§ What you need to do: Print the lines that start the entries and continue through the one holding "newleaf-llc.com", please, exactly and with the pictures omitted.

(Input data Opens)

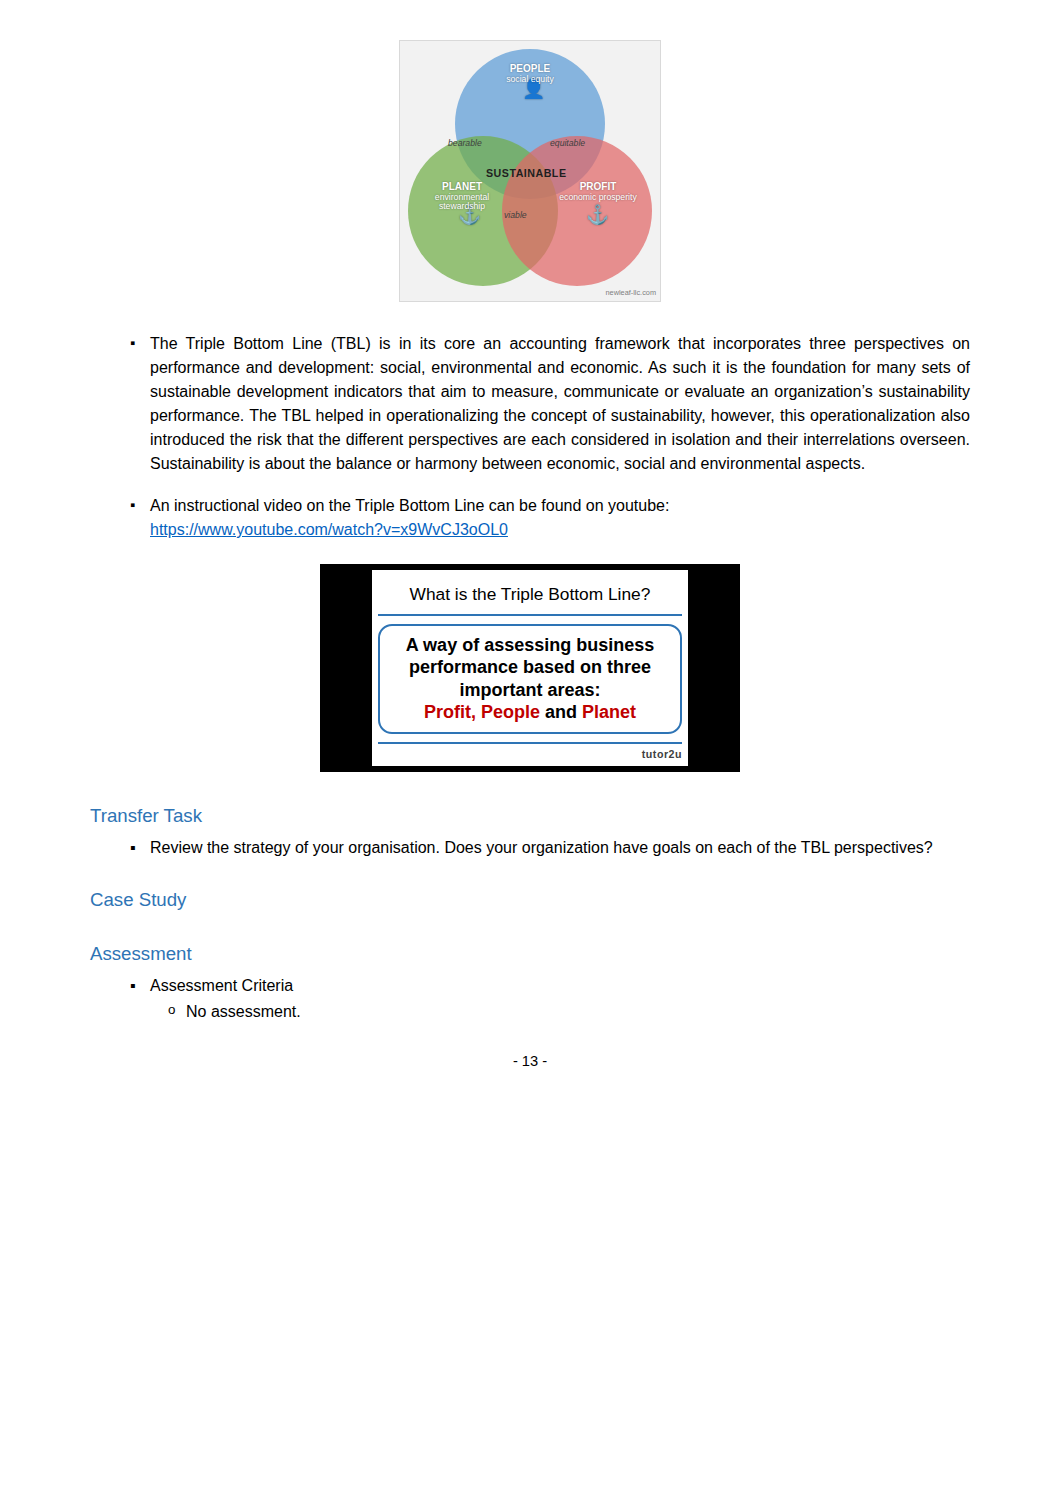👤
⚓
⚓
PEOPLEsocial equity
PLANETenvironmental stewardship
PROFITeconomic prosperity
bearable
equitable
viable
SUSTAINABLE
newleaf-llc.com
The Triple Bottom Line (TBL) is in its core an accounting framework that incorporates three perspectives on performance and development: social, environmental and economic. As such it is the foundation for many sets of sustainable development indicators that aim to measure, communicate or evaluate an organization’s sustainability performance. The TBL helped in operationalizing the concept of sustainability, however, this operationalization also introduced the risk that the different perspectives are each considered in isolation and their interrelations overseen. Sustainability is about the balance or harmony between economic, social and environmental aspects.
An instructional video on the Triple Bottom Line can be found on youtube:
https://www.youtube.com/watch?v=x9WvCJ3oOL0
What is the Triple Bottom Line?
A way of assessing business performance based on three important areas:
Profit, People and Planet
tutor2u
Transfer Task
Review the strategy of your organisation. Does your organization have goals on each of the TBL perspectives?
Case Study
Assessment
Assessment Criteria
No assessment.
- 13 -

(Input data Closes)

§ Expected answer:
👤
⚓
⚓
PEOPLEsocial equity
PLANETenvironmental stewardship
PROFITeconomic prosperity
bearable
equitable
viable
SUSTAINABLE
newleaf-llc.com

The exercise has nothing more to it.